几天前,许闵找上了姜绪瓷,只不过脸上不再有过去那样的伪装,丝毫不掩饰厌恶,开口便是冷嘲热讽。
此时的姜绪瓷眼下乌青明显,脸色苍白的不像话,姜绪瓷的这张脸放平时,尽管素颜那也是十分抗打的,可现在却十分憔悴。
“怎么几天不见,姜总这么失魂落魄?”
“有事说事。”
看不惯姜绪瓷这副高高在上的样子,想起这段时间自己因为她挨了多少父亲的骂,又是被她怎样针对导致货一直被卡,怨恨就控制不住想要发泄出来。
许闵知道姜绪瓷的软肋是什么,看她的样子也大概猜出了在女人身上发生了什么事。
“看样子你知道真相了?”
“什么?”
姜绪瓷蹙着眉,盯着许闵,似是不理解为什么这件事连许闵都知道。
可那有那么多为什么,矛盾发酵的这么快完全有许闵的功劳,可她要让姜绪瓷付出加倍的痛,于是再次添油加醋。
“我当然知道了,你不知道吧?那天在顾家吃饭,是顾韵主动找到我要合作,我只是给她看了一些东西,她也不管是真是假就和你反目成仇。”

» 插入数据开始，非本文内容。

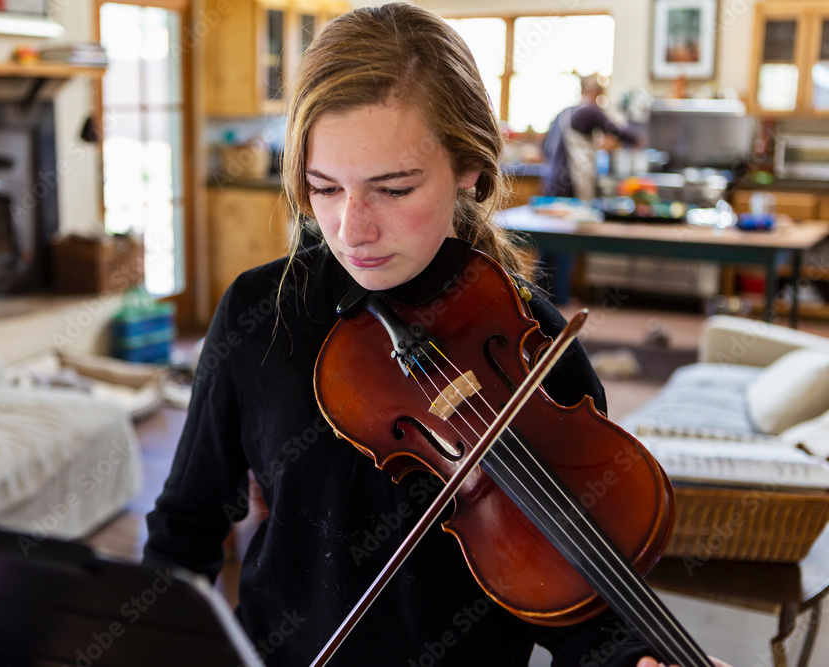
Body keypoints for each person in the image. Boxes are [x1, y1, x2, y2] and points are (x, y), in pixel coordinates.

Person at [144, 4, 727, 666]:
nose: (351, 228)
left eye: (392, 189)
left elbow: (583, 608)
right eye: (324, 187)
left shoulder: (533, 344)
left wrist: (632, 658)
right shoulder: (259, 314)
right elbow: (182, 531)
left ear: (470, 167)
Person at [538, 74, 645, 303]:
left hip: (550, 184)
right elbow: (623, 133)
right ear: (597, 93)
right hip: (570, 187)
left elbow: (544, 146)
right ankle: (560, 299)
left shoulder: (563, 113)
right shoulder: (590, 110)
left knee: (548, 243)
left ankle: (539, 299)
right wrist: (638, 140)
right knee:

顾韵对她连最基本的信任都没有,更别说是那样珍贵的爱了,姜绪瓷这样想着,头也越来越低,腰都快直不起来。
一切事实真相全都浮现出来,一个个摆在姜绪瓷面前。
她再也无法自欺欺人,再也无法安慰自己,只要付出真心顾韵就会好好爱她。
也再也不敢奢望爱。
那天姜绪瓷回到家,一进门就蹲在玄关处泣不成声,如小兽般的呜咽声在房子内回荡。
女人就蹲在地上,双手捂着脸,身子直发抖,有什么从指缝间滑出,又滴落在地板。
夜晚的南城十分繁华,街道上满是热闹的人声,只有公寓内的姜绪瓷是孤单一人,独有月光相伴。